Regulatory concerns that credit derivatives processing was an expensive accident waiting to happen appear to be confirmed by a report in the Financial Times yesterday that Deutsche Bank is nursing a loss of almost $9 million after failing to produce defaulted bonds in time to claim a payment
According to the report, a US district court judge late last week issued a ruling declaring the German bank had violated the terms of a credit derivative deal it had concluded with a subsidiary of Ambac, a US financial group, several years earlier.
The judge exonerated Ambac from the obligation to make a payment of $8.77 million owed to Deutsche Bank on a Credit Default Swap contract in which the German bank was insured against losses on corporate bonds because Deutsche failed to meet a deadline to produce the bonds within a month following a corporate default on some of them, because they were in custody elsewhere.

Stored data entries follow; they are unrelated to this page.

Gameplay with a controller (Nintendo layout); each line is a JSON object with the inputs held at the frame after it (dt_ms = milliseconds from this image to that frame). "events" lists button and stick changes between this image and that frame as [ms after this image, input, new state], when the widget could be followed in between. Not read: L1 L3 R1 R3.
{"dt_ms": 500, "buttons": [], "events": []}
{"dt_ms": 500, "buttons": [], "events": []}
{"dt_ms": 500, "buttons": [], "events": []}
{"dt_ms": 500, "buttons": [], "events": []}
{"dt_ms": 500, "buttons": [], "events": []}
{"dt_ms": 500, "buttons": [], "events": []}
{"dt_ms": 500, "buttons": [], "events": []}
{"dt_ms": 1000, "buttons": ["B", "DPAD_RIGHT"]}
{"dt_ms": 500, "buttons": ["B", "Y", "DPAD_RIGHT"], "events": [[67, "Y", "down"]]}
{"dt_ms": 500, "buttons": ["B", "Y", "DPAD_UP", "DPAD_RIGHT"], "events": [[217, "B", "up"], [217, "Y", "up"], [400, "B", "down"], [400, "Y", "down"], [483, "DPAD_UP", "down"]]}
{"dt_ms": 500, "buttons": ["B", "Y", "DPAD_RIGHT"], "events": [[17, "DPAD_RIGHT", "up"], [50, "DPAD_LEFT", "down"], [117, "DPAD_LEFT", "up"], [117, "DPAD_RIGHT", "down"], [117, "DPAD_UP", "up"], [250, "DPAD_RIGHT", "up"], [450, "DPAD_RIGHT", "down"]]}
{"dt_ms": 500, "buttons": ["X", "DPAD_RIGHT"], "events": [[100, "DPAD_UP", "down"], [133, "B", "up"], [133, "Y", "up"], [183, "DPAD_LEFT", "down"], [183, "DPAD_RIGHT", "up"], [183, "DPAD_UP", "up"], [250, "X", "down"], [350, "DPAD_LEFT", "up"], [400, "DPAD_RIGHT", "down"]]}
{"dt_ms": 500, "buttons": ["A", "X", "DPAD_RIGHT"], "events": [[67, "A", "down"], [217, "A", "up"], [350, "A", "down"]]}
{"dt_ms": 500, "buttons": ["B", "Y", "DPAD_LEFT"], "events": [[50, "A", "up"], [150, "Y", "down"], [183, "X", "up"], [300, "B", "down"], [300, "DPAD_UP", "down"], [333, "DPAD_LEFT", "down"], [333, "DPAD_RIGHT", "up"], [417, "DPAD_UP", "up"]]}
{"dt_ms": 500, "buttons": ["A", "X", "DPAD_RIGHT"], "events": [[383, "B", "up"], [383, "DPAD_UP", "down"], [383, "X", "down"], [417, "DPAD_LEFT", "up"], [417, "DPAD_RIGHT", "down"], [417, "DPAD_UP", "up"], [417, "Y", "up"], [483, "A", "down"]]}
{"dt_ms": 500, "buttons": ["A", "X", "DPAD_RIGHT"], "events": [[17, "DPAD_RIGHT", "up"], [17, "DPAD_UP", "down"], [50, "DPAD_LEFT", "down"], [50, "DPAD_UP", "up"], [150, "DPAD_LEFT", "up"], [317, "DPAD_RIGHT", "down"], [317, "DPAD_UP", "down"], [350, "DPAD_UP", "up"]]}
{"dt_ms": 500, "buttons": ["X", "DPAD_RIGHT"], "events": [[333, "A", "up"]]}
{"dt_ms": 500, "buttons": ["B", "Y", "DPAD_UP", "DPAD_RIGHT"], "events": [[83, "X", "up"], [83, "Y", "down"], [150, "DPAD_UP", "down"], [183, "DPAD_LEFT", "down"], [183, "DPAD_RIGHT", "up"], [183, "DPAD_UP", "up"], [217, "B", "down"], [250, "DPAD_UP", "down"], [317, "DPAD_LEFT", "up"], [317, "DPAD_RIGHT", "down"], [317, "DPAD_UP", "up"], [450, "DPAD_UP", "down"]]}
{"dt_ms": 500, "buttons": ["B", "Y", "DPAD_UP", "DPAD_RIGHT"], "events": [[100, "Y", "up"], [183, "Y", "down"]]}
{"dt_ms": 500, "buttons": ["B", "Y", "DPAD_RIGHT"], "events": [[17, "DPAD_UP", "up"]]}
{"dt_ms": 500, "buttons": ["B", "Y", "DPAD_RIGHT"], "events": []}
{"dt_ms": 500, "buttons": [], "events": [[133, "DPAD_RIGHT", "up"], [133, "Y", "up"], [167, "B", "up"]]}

The Financial Times noted that missing deadlines on CDS deals is not uncommon at banks, because of the density of the paperwork. Apparently Deutsche Bank argued in its own defence at the court that delays were so commonplace that failure to meet deadlines was almost an “industry practice.” But the judge rejected that defence, arguing the CDS deal was a legal contract like any other.
The report notes that some lawyers see the case as unusual, and that it occurred several years ago, before improvements in administrative practices were made.